Communities allow you to adapt your research while it’s happening.
There’s a common misconception in the research industry that once you invest in a community, you’ll have to stop doing traditional qualitative research. But that’s not the case at all. Increasingly, our clients are using communities in conjunction with face-to-face research and other quantitative and qualitative methods. Because communities allow you to build long-term relationships with respondents, you can recruit them very quickly into same-day focus groups. And because you know them so well already, you’ll have a better sense of what questions to ask and how to evaluate their responses.
This may seem obvious, but it’s worth emphasizing: communities build community. That makes them a valuable tool for collaboration and co-creation. Because you know the respondents well, and they’re familiar with you, you can quickly and easily bring people together to brainstorm and adapt your study as needed. If a particular line of questioning isn’t as productive as you’d hoped, or if something happens in the world that renders your research irrelevant, you can regroup internally and then return to the members of your community with more questions.
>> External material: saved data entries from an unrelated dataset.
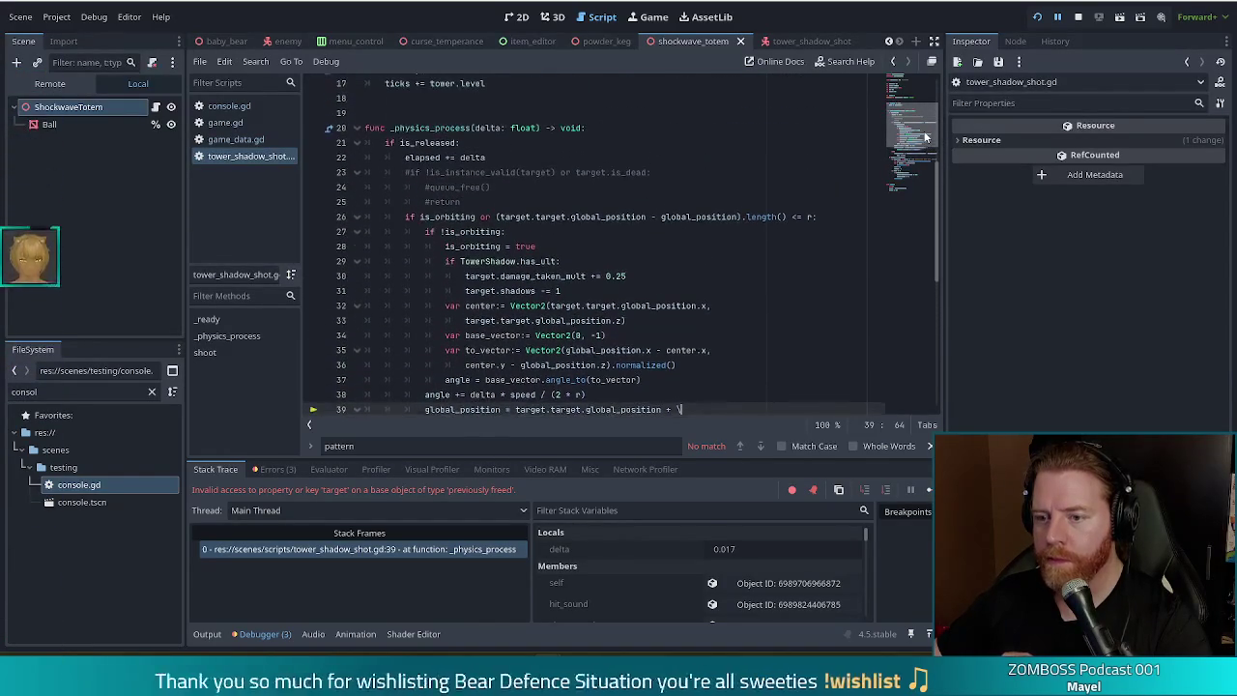
scroll(925, 140, down, 4)
scroll(926, 134, up, 4)
scroll(926, 121, up, 5)
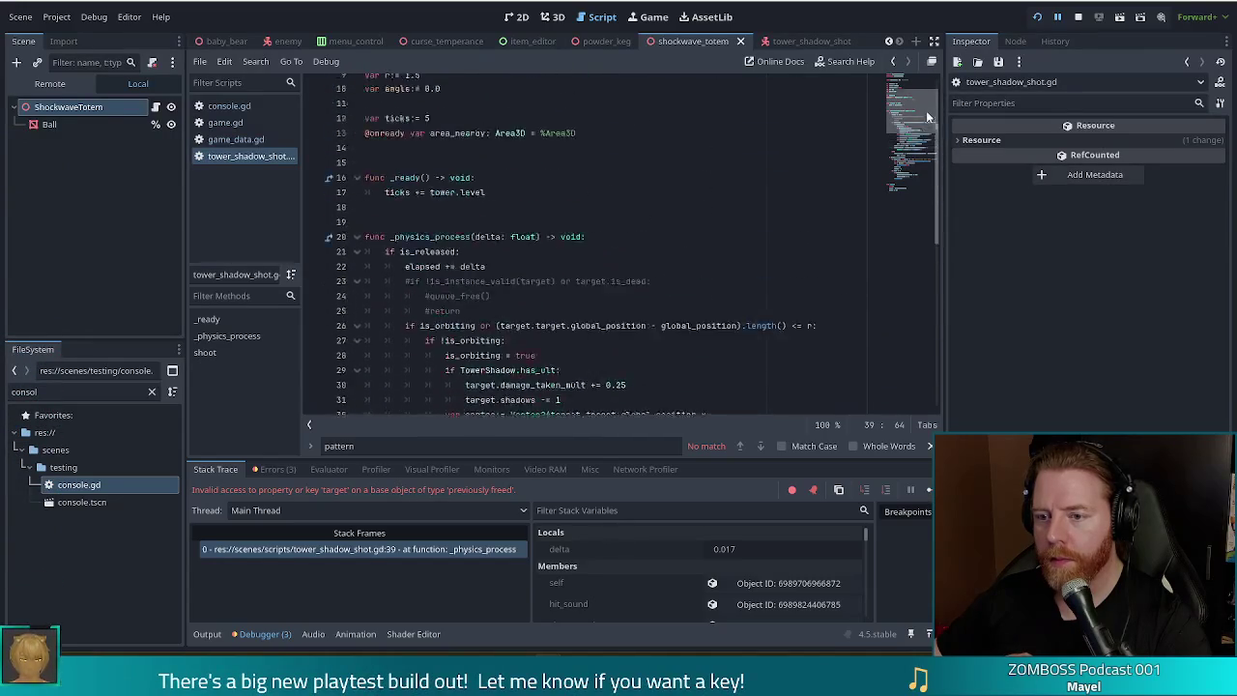
scroll(926, 98, down, 6)
scroll(925, 143, down, 1)
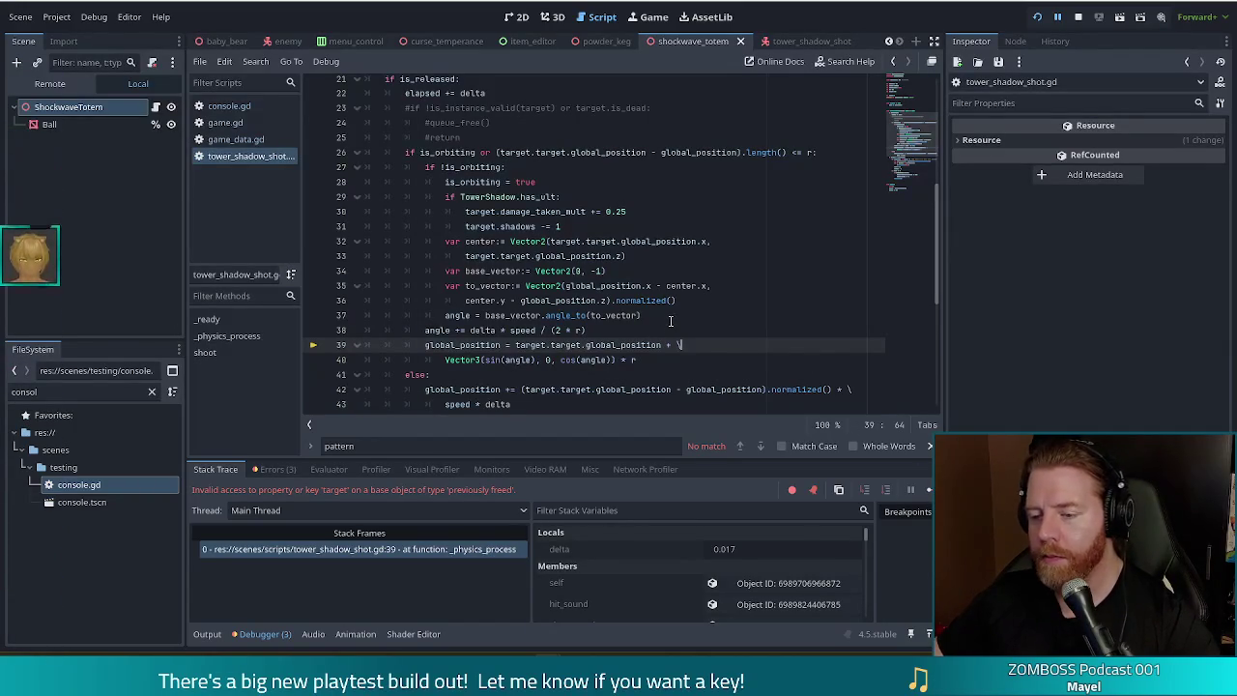
mouse_move(909, 143)
mouse_down()
mouse_move(901, 167)
mouse_move(906, 157)
mouse_up()
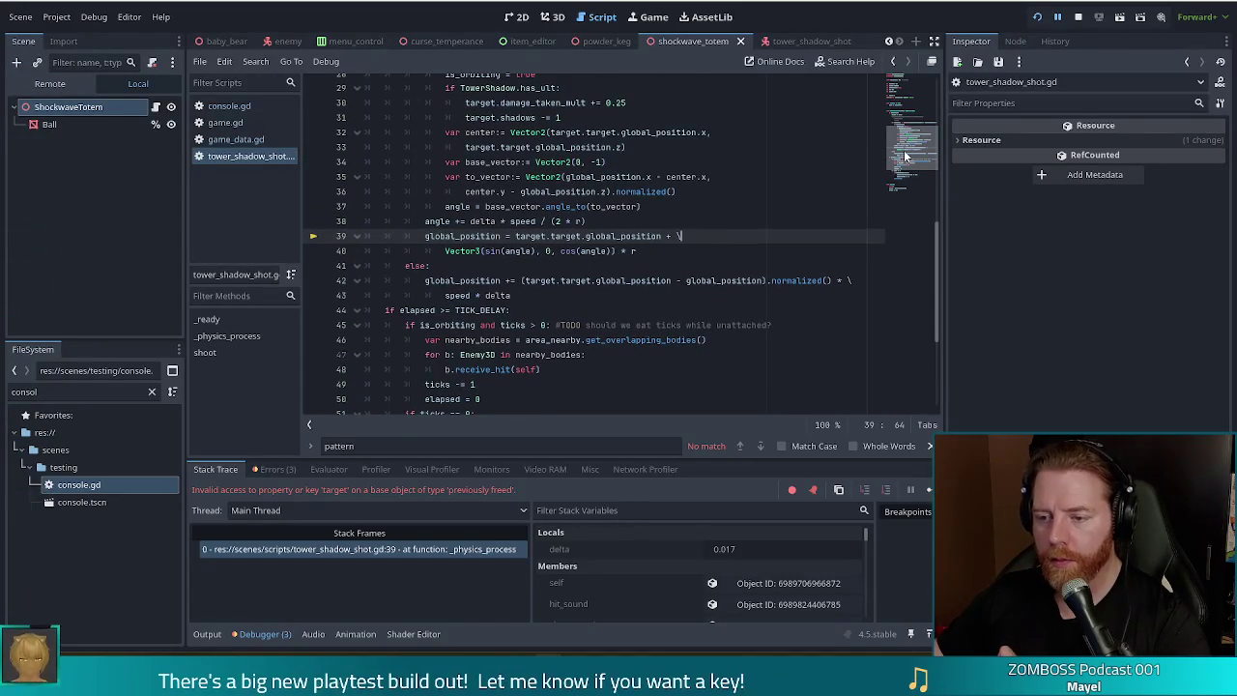
drag(905, 157, 906, 154)
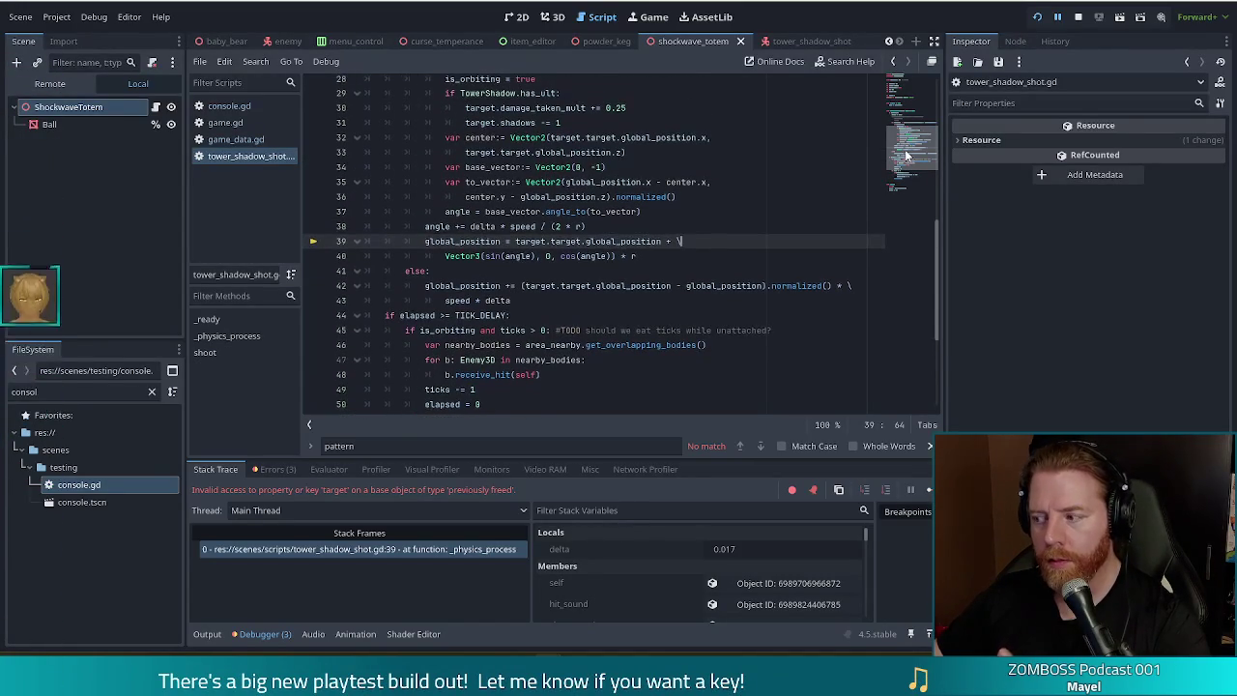
scroll(905, 156, up, 4)
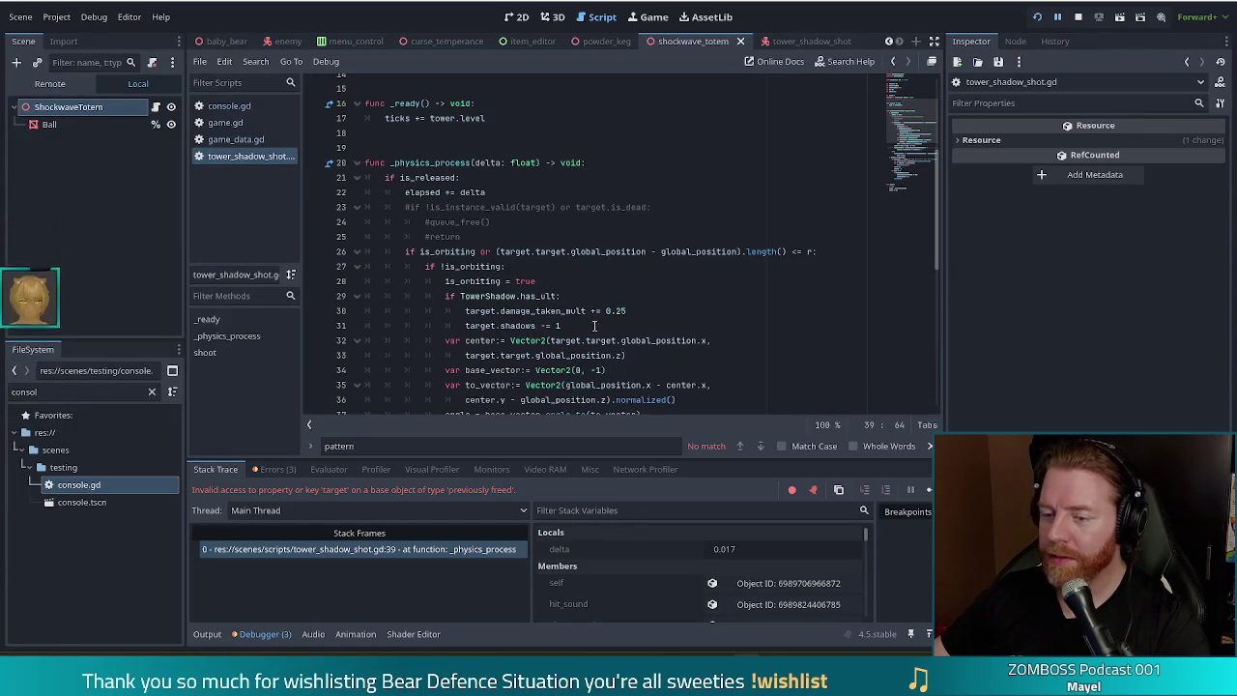
click(567, 295)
This kind of iterative, fast-paced research can be particularly helpful for particularly sensitive parts of your marketing strategy, like communications or advertising. You can present your messaging to the people in your community, get your respondents’ feedback, put them back in the business, revise them, and so on. Our clients have found this especially valuable in the past few months as they’ve developed and amplified their voices in a variety of fast-moving and vital social issues.
Communities help you stay connected.
As we look ahead to 2021, it’s hard to know exactly what’s coming. We can’t anticipate all of the questions we’ll be asking in our surveys or how our consumers’ lives will change. But we do know that we’ll need to maintain meaningful connections with consumers and understand their authentic experience. A long-term online community may very well be the solution to meet all of these needs.